Dataset entries.
Content starts
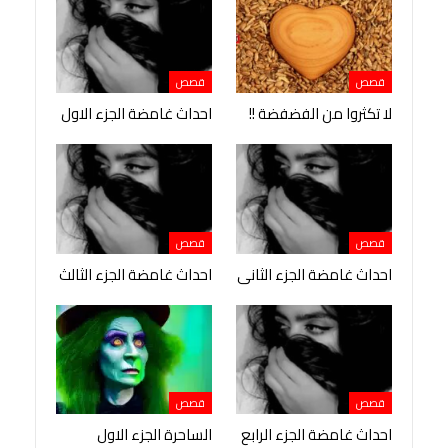
قصص
قصص
لا تكثروا من الفضفضة !!
احداث غامضة الجزء الاول
قصص
قصص
احداث غامضة الجزء الثانى
احداث غامضة الجزء الثالث
قصص
قصص
احداث غامضة الجزء الرابع
الساحرة الجزء الاول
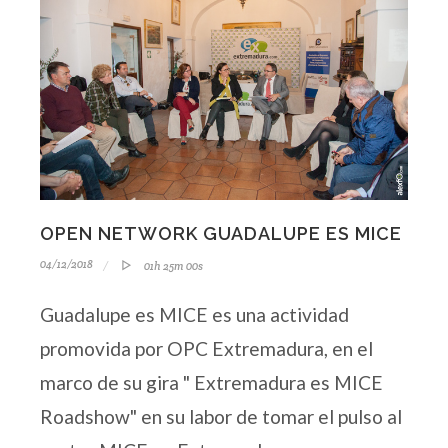
OPEN NETWORK GUADALUPE ES MICE
04/12/2018
01h 25m 00s
Guadalupe es MICE es una actividad
promovida por OPC Extremadura, en el
marco de su gira " Extremadura es MICE
Roadshow" en su labor de tomar el pulso al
Content ends
To do. Copy every line of the entries in which "Extremadura" can be found.

Answer space.
promovida por OPC Extremadura, en el
marco de su gira " Extremadura es MICE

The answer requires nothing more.